Passwords of researchers and students are only stored in encrypted form, using latest one-way encryption technologies. ORSEE allows administrators to define minimum password strength requirements for participant and researcher passwords using regular expressions. The researcher/administrator can set up ORSEE such that participants can access their profile either using a randomly generated access token in an URL (ORSEE’s ‘traditional method’, similar to how airlines use booking codes), or only with username/password. For previous users of ORSEE, the new version provides a ‘migration’ setting in which token-URLs still work for initial authentication, but require participants to choose a password upon their next access.

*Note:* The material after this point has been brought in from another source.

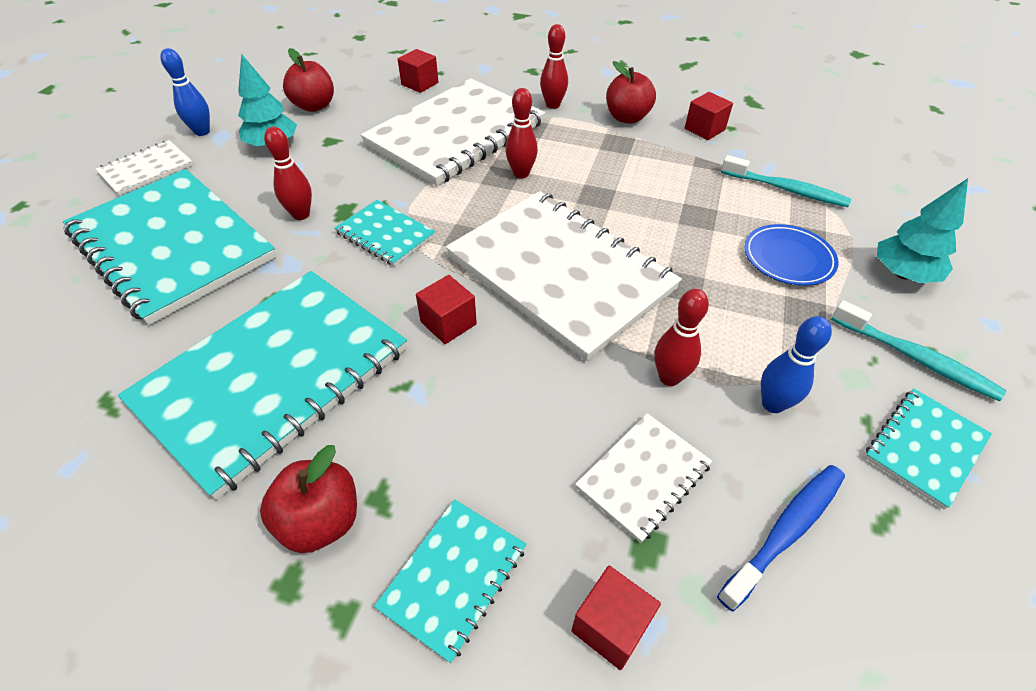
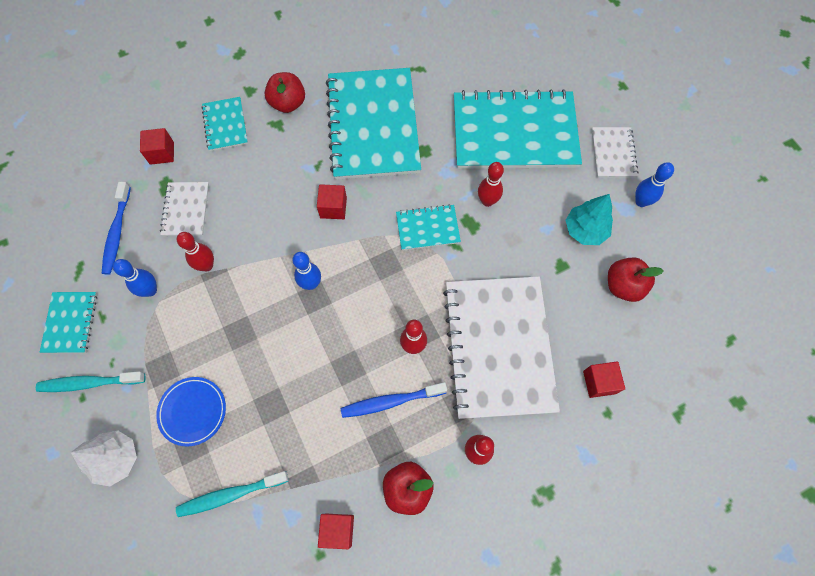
camera: 135 degrees right, 20 degrees up
white notebook [446,191,682,361] -> blue bowling pin [292,252,321,290]
turquoise tree [877,178,968,283] -> white tree [71,431,137,486]
none -> blue toothbrush [341,382,447,418]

Participants are responsible for protecting their own profile and data by keeping their individualized token-URL or their username and password (depending on which participant authentication method is used) secret. Administrators and experimenters have access to a much larger set of data, and should choose their passwords with care.

5 Technical details and license

ORSEE is written in PHP and uses a MySQL database backend.Footnote 16 ORSEE assumes some standard PHP packages to be installed (namely: php5-gd, php5-mysql, php5-mbstring), and needs Webalizer to be installed if web log analysis is required. Other than that, ORSEE comes shipped with all the packages that it may require (e.g. jQuery, functions for e-mail communication and PDF production, etc.).

For software bugs and feature requests, the preferred method of communication are the respective trackers on sourceforge.net/projects/orsee. For other questions, please use e-mail.

The Online Recruitment System for Economic Experiments is ‘Citeware’ and is available under a proprietary open source license. ORSEE is free of charge. However, researchers using the software to organize their experiments must acknowledge the software’s use by an appropriate citation of this article.